Due to our local dogfood store being a bit screwy, they either have Wellness Healthy Weight or Wellness Core Healthy Weight each time we buy a bag. So our dogs have alternated between one or the other 3 - 4 times in the last 6 months. It never seems to give them diahhrea, and the food looks the same (and its from the same company).

Also, they are the same price.

So what is the difference between the standard Wellness, and the Wellness Core?


----------



## abi88 (Jul 2, 2008)

SchnellFowVay said:


> Two of our dachshund eat exclusively low fat food (they are a healthy weight, but they are always on the verge of being overweight).
> 
> Due to our local dogfood store being a bit screwy, they either have Wellness Healthy Weight or Wellness Core Healthy Weight each time we buy a bag. So our dogs have alternated between one or the other 3 - 4 times in the last 6 months. It never seems to give them diahhrea, and the food looks the same (and its from the same company).
> 
> ...


Core is Wellness's grain-free version.


----------



## InkedMarie (Mar 11, 2009)

Wellness Core healthy weight? Are you referring to their Core reduced fat? I fed that for over two years to a dog we adopted who was morbidly obese, she did very well on it. Abi88 is right, Core is grainfree, the other is not


----------



## SchnellFowVay (Mar 10, 2009)

Thanks!

Yeah, I am referring to Wellness Healthy Weight vs. Core Reduced Fat.

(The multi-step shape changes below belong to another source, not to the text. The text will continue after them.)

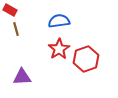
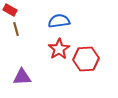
red hexagon: rotated 15 degrees clockwise
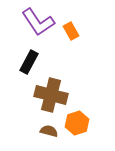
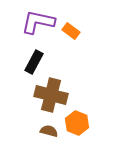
purple L-shape: rotated 136 degrees clockwise
orange rectangle: rotated 24 degrees counterclockwise
black rectangle: moved 5 px right
orange hexagon: rotated 20 degrees counterclockwise
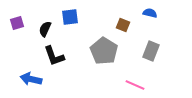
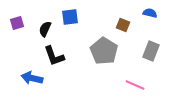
blue arrow: moved 1 px right, 1 px up
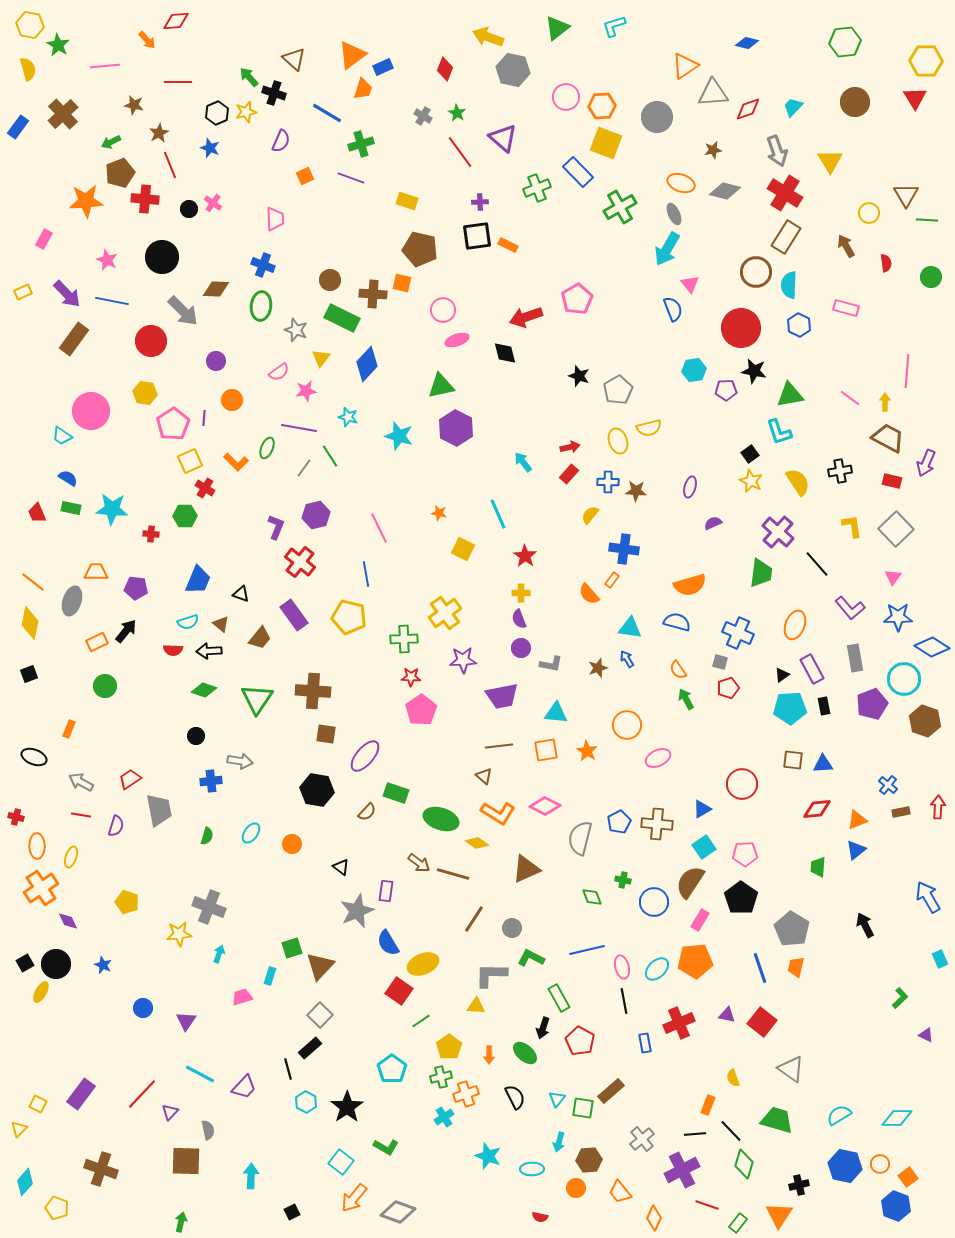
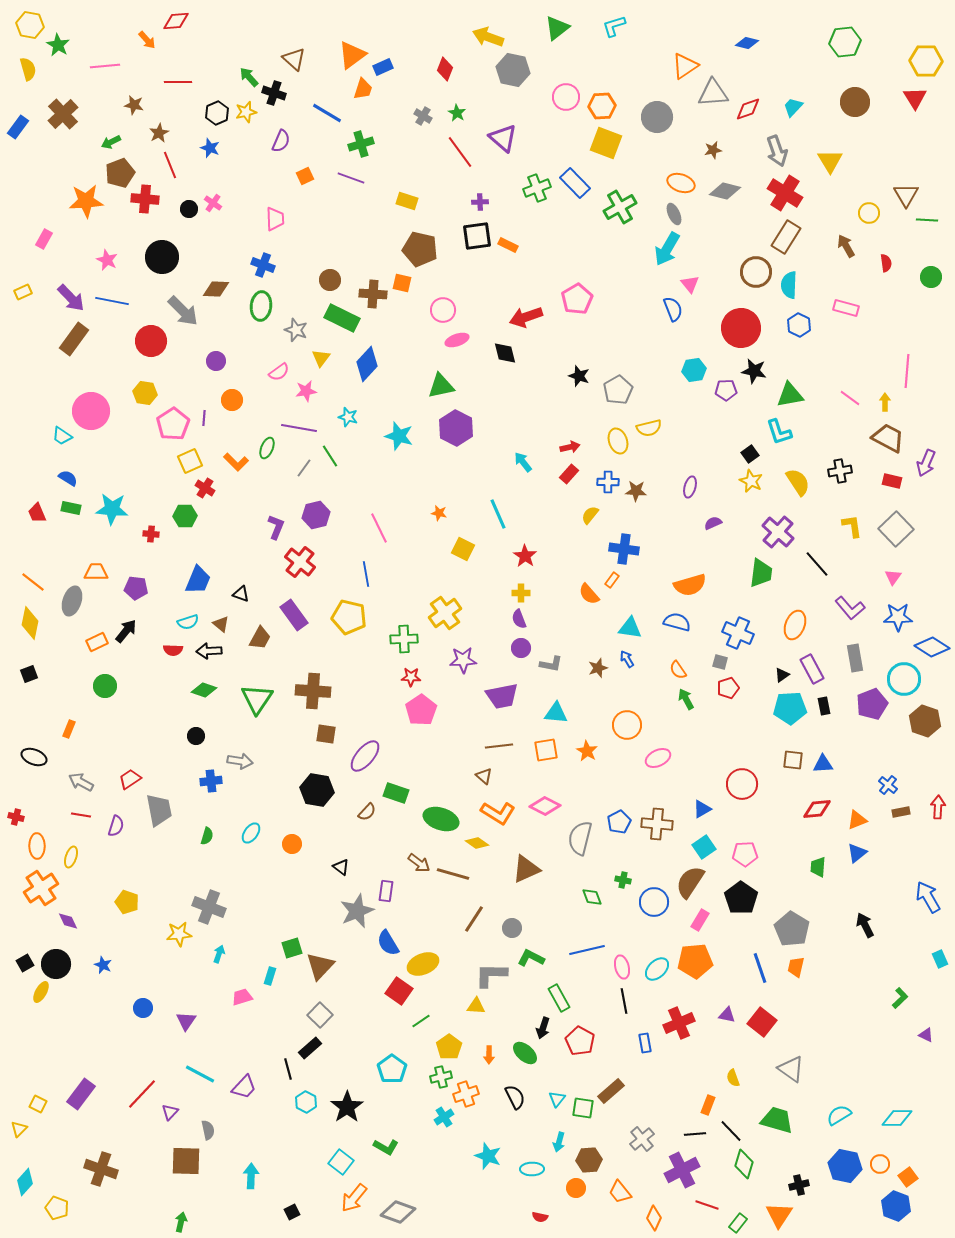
blue rectangle at (578, 172): moved 3 px left, 11 px down
purple arrow at (67, 294): moved 4 px right, 4 px down
brown trapezoid at (260, 638): rotated 10 degrees counterclockwise
blue triangle at (856, 850): moved 1 px right, 3 px down
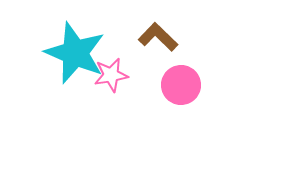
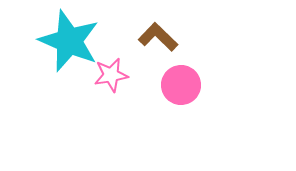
cyan star: moved 6 px left, 12 px up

Our third Dachshund who was a severely malnurished rescue is on Wellness Small Breed. His weight doubled in 4 months, his coat is shiny again, and he's doing great. We may need to switch him to Healthy Weight and/or reduce is portion sizes soon.

Thanks for all of the responses!


----------



## Enhasa (Feb 6, 2010)

i honestly feel that the "healthy weight" thing is overhyped.
the BEST method to control your dog's weight is to feed less. simple as that.

If you are feeding very little, but appropriate amounts, and the dog is still gaining weight, its best you change the brand of food just to see how it works out.
You can ask your vet about it while you are bringing your dog for occasional checkups. no need to make a special trip and spend money.
If your dog just have a weight-gain problem regardless of what he eats, and how much he eats, its best you then try reduced fat formulas.


----------